How can more Australians get the advice they need? The answer is obvious — a scalable online solution is the only way to fill the advice gap.

Of course, you’d expect a provider of online advice to say this, but the time for scepticism is over. The industry needs to embrace digital to begin helping the millions of Australians facing rising costs and falling income.

This doesn’t mean the death of traditional face-to-face advice. On the contrary, we believe there’ll always be an audience for this type of service, but today there aren’t enough advisers. Just like Minister Stephen Jones, who wants to “get more advice to more Australians in a safe way”, we think it’s important that more people have easy access to advice. When you think about the current hardships people are facing, more financial help can only be a good thing for them and the wider economy.

The question is, how do we ensure more Australians can access personal advice that puts them first? We need the right mix of sufficient access points at a suitable price point.

Approximately 10 per cent of Australians access personal financial advice by meeting with advisers and they receive great value for that service. But the average price for personal advice is $5,300 (according to KPMG research) which is well beyond the reach of most Australian households.

So how do we provide access to advice to more Australians at a price point they can afford as Minister Jones says is “…in a safe way that is centred on consumers”?

With the inevitable decrease in recent adviser numbers, we know there’s not enough capacity to provide advice to more Australians. Even if there were enough advisers, will face-to-face advisers be able to deliver personal financial advice at a price point the majority of unadvised Australians would pay?

Adviser Ratings recently revealed that 63 per cent of Australians would be interested in advice at the right price of $500 or under which is well below the average cost of providing personal financial advice.

Is it even worth finding a solution that can provide personal financial advice under $500 so two-thirds of Australian households — that’s 6.3 million households, can access personal financial advice and be better off?

I think the answer is yes, of course, it is worth it!

The only conclusion you can come to is delivering advice digitally. The trick is to do it safely without any risk to the end consumer. Just like other complex industries that benefit from technology like personal banking, insurance and online stock broking, we think consumers can benefit from embracing technology in the advice space.

Imagine an easy-to-use interface where an individual can build their own plan, and when their situation becomes more complex they can reach out to a traditional face-to-face adviser.

A self-directed personal advice service can provide much-needed help that is well below the $500 that Adviser Ratings research highlights.  But more importantly, it can be done in a way that puts the client at the centre.

What does a world class personal digital advice platform look like?

First off, it needs to operate under the same regulatory constructs as face-to-face advice under its own full retail AFSL. It should be licensed the same way advisers are licensed. More importantly, it should be built with the same obligation of putting the client’s interest first.

It should be about optimising someone’s situation, so they know what to do next. Not be focused on selling specific products, but rather initially getting the most out of the products they have and only making changes when it is warranted.
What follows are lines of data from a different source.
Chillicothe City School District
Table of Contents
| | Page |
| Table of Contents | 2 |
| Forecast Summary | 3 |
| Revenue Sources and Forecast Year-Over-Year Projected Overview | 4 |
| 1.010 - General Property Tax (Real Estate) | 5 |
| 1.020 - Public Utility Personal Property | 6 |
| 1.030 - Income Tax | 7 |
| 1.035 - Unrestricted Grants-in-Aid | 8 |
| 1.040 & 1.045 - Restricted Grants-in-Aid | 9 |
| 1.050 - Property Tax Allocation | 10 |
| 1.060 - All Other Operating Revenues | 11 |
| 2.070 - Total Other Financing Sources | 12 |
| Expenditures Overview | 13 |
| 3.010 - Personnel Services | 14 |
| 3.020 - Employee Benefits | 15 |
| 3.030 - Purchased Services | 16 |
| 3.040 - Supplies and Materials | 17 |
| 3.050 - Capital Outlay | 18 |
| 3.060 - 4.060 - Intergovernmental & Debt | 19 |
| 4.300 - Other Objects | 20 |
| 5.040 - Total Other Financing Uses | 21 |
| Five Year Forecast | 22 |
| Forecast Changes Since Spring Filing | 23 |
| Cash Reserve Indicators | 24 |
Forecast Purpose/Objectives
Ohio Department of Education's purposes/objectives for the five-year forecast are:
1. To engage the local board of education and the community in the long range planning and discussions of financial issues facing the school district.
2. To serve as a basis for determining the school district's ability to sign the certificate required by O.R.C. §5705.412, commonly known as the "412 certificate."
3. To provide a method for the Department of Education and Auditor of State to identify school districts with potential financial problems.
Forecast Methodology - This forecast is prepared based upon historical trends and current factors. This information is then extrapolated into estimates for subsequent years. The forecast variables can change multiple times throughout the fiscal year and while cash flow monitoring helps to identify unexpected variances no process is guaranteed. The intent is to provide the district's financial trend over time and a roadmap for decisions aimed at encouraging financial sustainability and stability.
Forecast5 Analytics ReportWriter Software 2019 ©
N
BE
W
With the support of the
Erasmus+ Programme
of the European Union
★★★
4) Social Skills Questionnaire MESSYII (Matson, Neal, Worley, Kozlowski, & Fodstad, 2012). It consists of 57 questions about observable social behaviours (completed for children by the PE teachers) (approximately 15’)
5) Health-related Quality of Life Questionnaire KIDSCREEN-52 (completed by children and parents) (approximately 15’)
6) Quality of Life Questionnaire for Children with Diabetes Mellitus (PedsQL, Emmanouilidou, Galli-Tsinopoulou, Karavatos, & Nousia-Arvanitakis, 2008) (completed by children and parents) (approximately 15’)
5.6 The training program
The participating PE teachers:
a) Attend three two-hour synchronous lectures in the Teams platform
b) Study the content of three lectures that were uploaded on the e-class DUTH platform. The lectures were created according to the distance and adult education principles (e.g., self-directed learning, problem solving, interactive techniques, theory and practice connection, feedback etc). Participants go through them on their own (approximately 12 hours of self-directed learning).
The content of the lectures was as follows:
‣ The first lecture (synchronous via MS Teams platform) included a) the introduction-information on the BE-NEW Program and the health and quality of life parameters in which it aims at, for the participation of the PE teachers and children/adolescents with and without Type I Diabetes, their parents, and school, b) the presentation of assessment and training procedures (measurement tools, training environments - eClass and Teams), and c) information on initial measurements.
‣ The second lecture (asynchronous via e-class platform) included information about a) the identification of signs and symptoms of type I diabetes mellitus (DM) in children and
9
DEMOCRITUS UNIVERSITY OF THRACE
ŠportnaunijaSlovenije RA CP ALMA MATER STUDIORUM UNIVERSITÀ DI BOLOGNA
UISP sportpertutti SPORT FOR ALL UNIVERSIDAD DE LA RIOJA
The personal digital advice platform would seek to address the immediate point of interest an individual has. Maybe it’s about paying down debt, planning for retirement or different savings goals. Initially, it is important to address the main area of interest or concern of the client. Then the individual would provide information about the current financial situation for them and their family. Add in their goals (for retirement and perhaps what they are saving for). Once that is provided, the platform would automatically generate personal financial advice based on their unique situation and aspirations.

The advice platform should have the ability to provide advice across their entire financial life covering debt management, savings goals, super, retirement, insurance and investments.

When the individual also utilises Open Banking to link information from their financial institutions they would create a living plan that is updated daily to reflect their current situation. It can then provide nudges promoting them to return to the site to help them work out what to do next. These might be due to a change in their personal life like a new job, a new car, or a change outside of their control like a regulatory update or an increase in interest rates.

Being client centred, the platform doesn’t rely on selling products. Instead, it charges a subscription service that enables clients to play with scenarios and generate multiple advice points without fear of being charged more. The advice it generates will only focus on what the client should do next to be better off, rather than a need to sell a product.

The best thing? This be provided for well under the $500 price point that two-thirds of Australians are willing to pay. In fact, it can be offered for less than a cup of coffee per week.

Only part of the ecosystem

When the advice becomes more complicated, like utilising debt to accelerate wealth creation or utilising different structures to hold assets, then the platform should trigger a note that it’s time to see an adviser. The various data points of an individual client would be used to nudge them along their journey.

A digital advice platform is designed to help the vast majority of Australians with less complex financial affairs. The type of clients whose situation doesn’t reflect the fees professional advisers need to charge for their service and expertise.

Digital advice solutions will not replace advisers but rather will help improve the financial wellbeing of many more Australians, several of which will eventually seek out the services of face-to-face advisers.

The advice industry, banks and super funds have the opportunity to ensure more Australians have access to personal financial advice. All it takes is for an innovative leader to step up and give that access to their clients or members.